France backs Britain over poison attack

John Irish and Marine Pennetier

France has agreed with Britain that Russia was behind a nerve agent attack on an ex-spy in England, President Emmanuel Macron's office says as well as urging a united European and trans-Atlantic response.

"Since the beginning of the week, the United Kingdom has kept France closely informed of the evidence gathered by British investigators and evidence of Russia's responsibility in the attack," Macron's office said in a statement issued after a phone call between Macron and Prime Minister Theresa May.

"France agrees with the United Kingdom that there is no other plausible explanation and reiterates its solidarity with its ally.

"The president and prime minister agreed on the importance of a united European and trans-Atlantic response to this event," Macron's office said.

In contrast to German Chancellor Angela Merkel and US President Donald Trump, who assured May they were taking her government's views seriously, Macron and other French officials were initially cautious about fingering Russia directly.

French government spokesman Benjamin Griveaux said on Wednesday it was too early for Paris to decide whether action should be taken and that a decision would be made only once a case of Russian involvement was proven.

British media were quick to seize on those comments.
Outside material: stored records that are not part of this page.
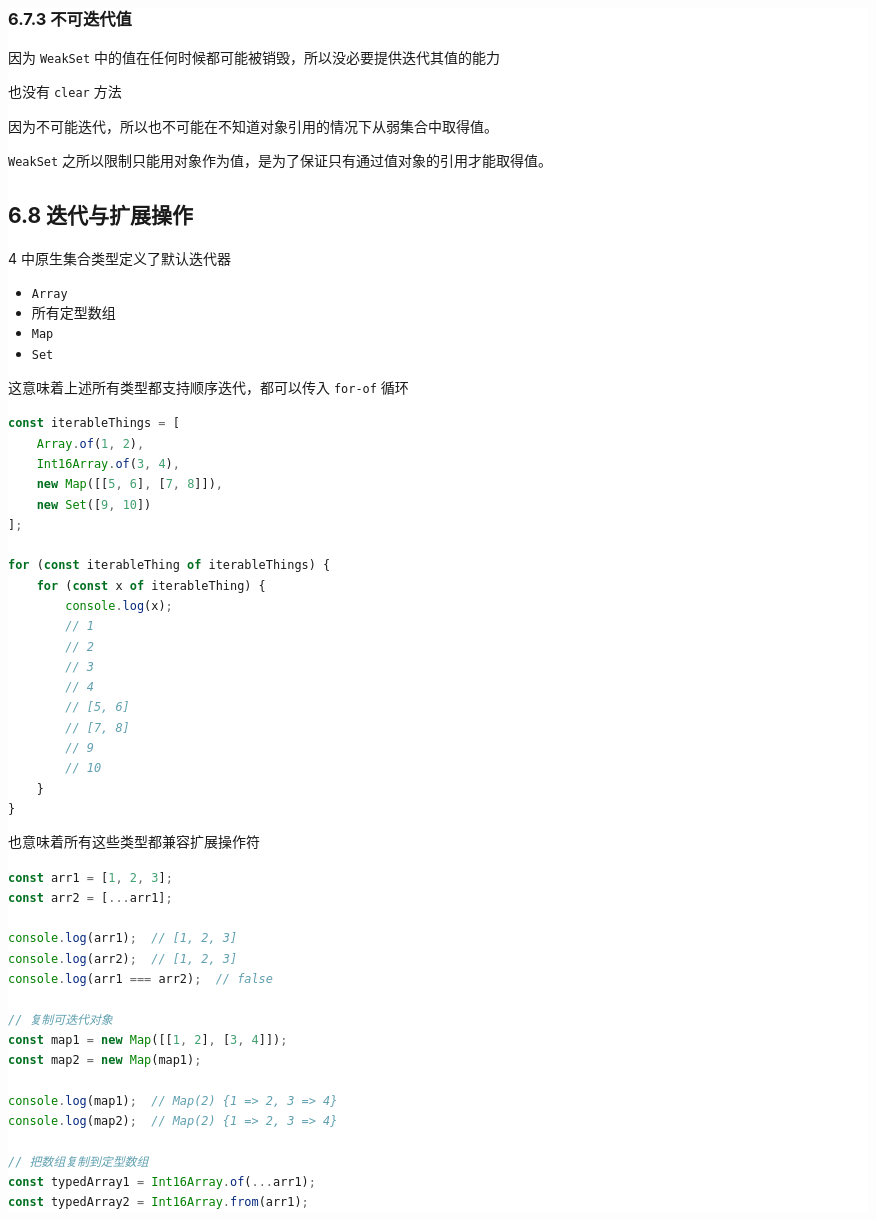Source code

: 

### 6.7.3 不可迭代值

因为 `WeakSet` 中的值在任何时候都可能被销毁，所以没必要提供迭代其值的能力

也没有 `clear` 方法

因为不可能迭代，所以也不可能在不知道对象引用的情况下从弱集合中取得值。

`WeakSet` 之所以限制只能用对象作为值，是为了保证只有通过值对象的引用才能取得值。



## 6.8 迭代与扩展操作

4 中原生集合类型定义了默认迭代器

- `Array`
- 所有定型数组
- `Map`
- `Set`

这意味着上述所有类型都支持顺序迭代，都可以传入 `for-of` 循环

```js
const iterableThings = [
    Array.of(1, 2),
    Int16Array.of(3, 4),
    new Map([[5, 6], [7, 8]]),
    new Set([9, 10])
];

for (const iterableThing of iterableThings) {
    for (const x of iterableThing) {
        console.log(x);
        // 1
        // 2
        // 3
        // 4
        // [5, 6]
        // [7, 8]
        // 9
        // 10
    }
}
```



也意味着所有这些类型都兼容扩展操作符

```js
const arr1 = [1, 2, 3];
const arr2 = [...arr1];

console.log(arr1);  // [1, 2, 3]
console.log(arr2);  // [1, 2, 3]
console.log(arr1 === arr2);  // false

// 复制可迭代对象
const map1 = new Map([[1, 2], [3, 4]]);
const map2 = new Map(map1);

console.log(map1);  // Map(2) {1 => 2, 3 => 4}
console.log(map2);  // Map(2) {1 => 2, 3 => 4}

// 把数组复制到定型数组
const typedArray1 = Int16Array.of(...arr1);
const typedArray2 = Int16Array.from(arr1);
```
The Times newspaper ran a front page on Thursday accusing Macron of defying May over the attack.

Paris's nuanced reaction has been in line with Macron's efforts since coming to office in May last year to build a new relationship with Russian President Vladimir Putin.

Rather than directly confronting Putin through threats and "megaphone" diplomacy, he has emphasised private dialogue, while pushing for a restoration of business and cultural ties despite existing European Union sanctions on Moscow.

Late on Wednesday, Foreign Minister Jean-Yves Le Drain sought to address the mixed messages, saying France would be in touch with Britain to coordinate a response.

May announced on Wednesday that Britain was expelling 23 Russian diplomats, and Foreign Secretary Boris Johnson said on Thursday that Britain would target Russian wealth held in Britain. What France could do is unclear.

Officials have declined to say whether he intends to keep that commitment.